[Transcribed page text]
———

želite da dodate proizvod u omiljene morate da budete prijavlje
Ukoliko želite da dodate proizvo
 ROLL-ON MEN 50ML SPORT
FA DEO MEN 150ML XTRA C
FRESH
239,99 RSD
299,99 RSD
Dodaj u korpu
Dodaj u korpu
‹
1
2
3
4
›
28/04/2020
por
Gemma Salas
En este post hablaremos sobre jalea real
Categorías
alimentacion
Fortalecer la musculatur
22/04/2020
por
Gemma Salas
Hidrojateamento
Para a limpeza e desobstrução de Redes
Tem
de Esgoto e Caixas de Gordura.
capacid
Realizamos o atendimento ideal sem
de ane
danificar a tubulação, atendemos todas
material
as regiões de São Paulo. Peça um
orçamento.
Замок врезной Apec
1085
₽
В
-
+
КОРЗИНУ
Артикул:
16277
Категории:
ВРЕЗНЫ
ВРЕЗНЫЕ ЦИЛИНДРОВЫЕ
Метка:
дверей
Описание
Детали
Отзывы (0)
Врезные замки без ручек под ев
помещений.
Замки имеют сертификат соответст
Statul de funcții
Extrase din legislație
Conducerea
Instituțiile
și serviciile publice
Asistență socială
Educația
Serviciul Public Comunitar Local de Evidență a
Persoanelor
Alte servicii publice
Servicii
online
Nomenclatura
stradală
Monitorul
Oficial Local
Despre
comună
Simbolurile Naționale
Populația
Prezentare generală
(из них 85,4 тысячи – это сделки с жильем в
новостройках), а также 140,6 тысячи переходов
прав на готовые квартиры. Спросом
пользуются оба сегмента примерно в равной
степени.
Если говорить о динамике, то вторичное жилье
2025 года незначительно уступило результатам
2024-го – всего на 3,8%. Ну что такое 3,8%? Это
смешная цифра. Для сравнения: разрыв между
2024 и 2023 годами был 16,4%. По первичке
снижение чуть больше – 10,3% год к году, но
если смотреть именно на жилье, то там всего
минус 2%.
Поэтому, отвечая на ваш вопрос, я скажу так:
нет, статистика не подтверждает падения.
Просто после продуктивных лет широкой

———

- **Problem to solve**:
Could you render every line of the listing above as a numbered list, skipping any blank lines?

- **Answer to this exercise**:
1. želite da dodate proizvod u omiljene morate da budete prijavlje
2. Ukoliko želite da dodate proizvo
3.  ROLL-ON MEN 50ML SPORT
4. FA DEO MEN 150ML XTRA C
5. FRESH
6. 239,99 RSD
7. 299,99 RSD
8. Dodaj u korpu
9. Dodaj u korpu
10. ‹
11. 1
12. 2
13. 3
14. 4
15. ›
16. 28/04/2020
17. por
18. Gemma Salas
19. En este post hablaremos sobre jalea real
20. Categorías
21. alimentacion
22. Fortalecer la musculatur
23. 22/04/2020
24. por
25. Gemma Salas
26. Hidrojateamento
27. Para a limpeza e desobstrução de Redes
28. Tem
29. de Esgoto e Caixas de Gordura.
30. capacid
31. Realizamos o atendimento ideal sem
32. de ane
33. danificar a tubulação, atendemos todas
34. material
35. as regiões de São Paulo. Peça um
36. orçamento.
37. Замок врезной Apec
38. 1085
39. ₽
40. В
41. -
42. +
43. КОРЗИНУ
44. Артикул:
45. 16277
46. Категории:
47. ВРЕЗНЫ
48. ВРЕЗНЫЕ ЦИЛИНДРОВЫЕ
49. Метка:
50. дверей
51. Описание
52. Детали
53. Отзывы (0)
54. Врезные замки без ручек под ев
55. помещений.
56. Замки имеют сертификат соответст
57. Statul de funcții
58. Extrase din legislație
59. Conducerea
60. Instituțiile
61. și serviciile publice
62. Asistență socială
63. Educația
64. Serviciul Public Comunitar Local de Evidență a
65. Persoanelor
66. Alte servicii publice
67. Servicii
68. online
69. Nomenclatura
70. stradală
71. Monitorul
72. Oficial Local
73. Despre
74. comună
75. Simbolurile Naționale
76. Populația
77. Prezentare generală
78. (из них 85,4 тысячи – это сделки с жильем в
79. новостройках), а также 140,6 тысячи переходов
80. прав на готовые квартиры. Спросом
81. пользуются оба сегмента примерно в равной
82. степени.
83. Если говорить о динамике, то вторичное жилье
84. 2025 года незначительно уступило результатам
85. 2024-го – всего на 3,8%. Ну что такое 3,8%? Это
86. смешная цифра. Для сравнения: разрыв между
87. 2024 и 2023 годами был 16,4%. По первичке
88. снижение чуть больше – 10,3% год к году, но
89. если смотреть именно на жилье, то там всего
90. минус 2%.
91. Поэтому, отвечая на ваш вопрос, я скажу так:
92. нет, статистика не подтверждает падения.
93. Просто после продуктивных лет широкой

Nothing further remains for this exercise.